On Wed, Jun 07 2017, Matthew Wilcox <[email protected]> wrote:
> From: Matthew Wilcox <[email protected]>
>
> Several callers have constant 'start' and an 'nbits' that is a multiple of
> 8, so we can turn them into calls to memset. We don't need the entirety
> of 'start' and 'nbits' to be constant, we just need to know whether
> they're divisible by 8.
>
> Signed-off-by: Matthew Wilcox <[email protected]>
> ---
> include/linux/bitmap.h | 6 ++++++
> 1 file changed, 6 insertions(+)
>
> diff --git a/include/linux/bitmap.h b/include/linux/bitmap.h
> index 4e0f0c8167af..0b3e4452b054 100644
> --- a/include/linux/bitmap.h
> +++ b/include/linux/bitmap.h
> @@ -319,6 +319,9 @@ static __always_inline void bitmap_set(unsigned long
> *map, unsigned int start,
> {
> if (__builtin_constant_p(nbits) && nbits == 1)
> __set_bit(start, map);
> + else if (__builtin_constant_p(start & 7) && IS_ALIGNED(start, 8) &&
> + __builtin_constant_p(nbits & 7) && IS_ALIGNED(nbits, 8))

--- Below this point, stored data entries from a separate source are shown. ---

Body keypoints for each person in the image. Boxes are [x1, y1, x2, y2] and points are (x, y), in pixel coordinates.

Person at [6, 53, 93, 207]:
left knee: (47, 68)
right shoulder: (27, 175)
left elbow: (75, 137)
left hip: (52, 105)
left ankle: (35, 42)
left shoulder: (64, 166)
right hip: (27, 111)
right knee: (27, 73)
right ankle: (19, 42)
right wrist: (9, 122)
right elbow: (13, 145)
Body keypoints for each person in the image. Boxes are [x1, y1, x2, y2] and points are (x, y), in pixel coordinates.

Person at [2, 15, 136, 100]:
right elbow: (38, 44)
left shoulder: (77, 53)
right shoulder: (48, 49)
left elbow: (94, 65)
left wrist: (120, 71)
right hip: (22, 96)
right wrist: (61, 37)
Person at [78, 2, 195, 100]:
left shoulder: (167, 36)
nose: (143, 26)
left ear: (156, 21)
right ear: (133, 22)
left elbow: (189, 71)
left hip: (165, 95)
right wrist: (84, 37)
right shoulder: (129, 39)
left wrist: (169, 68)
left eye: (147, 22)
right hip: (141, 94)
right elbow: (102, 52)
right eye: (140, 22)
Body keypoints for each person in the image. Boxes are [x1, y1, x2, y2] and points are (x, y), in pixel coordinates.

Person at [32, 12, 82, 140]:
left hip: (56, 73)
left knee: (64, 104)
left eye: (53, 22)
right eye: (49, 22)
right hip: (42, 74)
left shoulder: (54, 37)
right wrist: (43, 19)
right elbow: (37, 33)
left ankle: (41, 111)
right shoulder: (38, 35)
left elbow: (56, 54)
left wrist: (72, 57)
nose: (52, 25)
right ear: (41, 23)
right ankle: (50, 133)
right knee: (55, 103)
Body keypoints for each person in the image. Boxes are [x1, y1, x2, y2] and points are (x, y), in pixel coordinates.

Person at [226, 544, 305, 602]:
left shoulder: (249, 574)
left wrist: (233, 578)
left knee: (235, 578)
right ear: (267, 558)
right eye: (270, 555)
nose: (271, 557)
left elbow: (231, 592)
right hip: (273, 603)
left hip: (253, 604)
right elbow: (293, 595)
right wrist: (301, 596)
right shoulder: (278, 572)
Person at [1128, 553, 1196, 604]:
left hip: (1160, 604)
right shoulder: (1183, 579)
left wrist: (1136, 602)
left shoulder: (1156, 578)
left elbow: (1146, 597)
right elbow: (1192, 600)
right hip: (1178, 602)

> + memset(map + start / 8, 0xff, nbits / 8);
> else
Isn't the pointer arithmetic wrong here? I think you need to cast map to
(char*).
>
> __bitmap_set(map, start, nbits);
> }
> @@ -328,6 +331,9 @@ static __always_inline void bitmap_clear(unsigned long
> *map, unsigned int start,
> {
> if (__builtin_constant_p(nbits) && nbits == 1)
> __clear_bit(start, map);
> + else if (__builtin_constant_p(start & 7) && IS_ALIGNED(start, 8) &&
> + __builtin_constant_p(nbits & 7) && IS_ALIGNED(nbits, 8))
> + memset(map + start / 8, 0, nbits / 8);
> else
Ditto.
Do you have an example of how the generated code changes, both in the
case of actual constants and a case where gcc can see that start and
nbits are byte-aligned without knowing their actual values?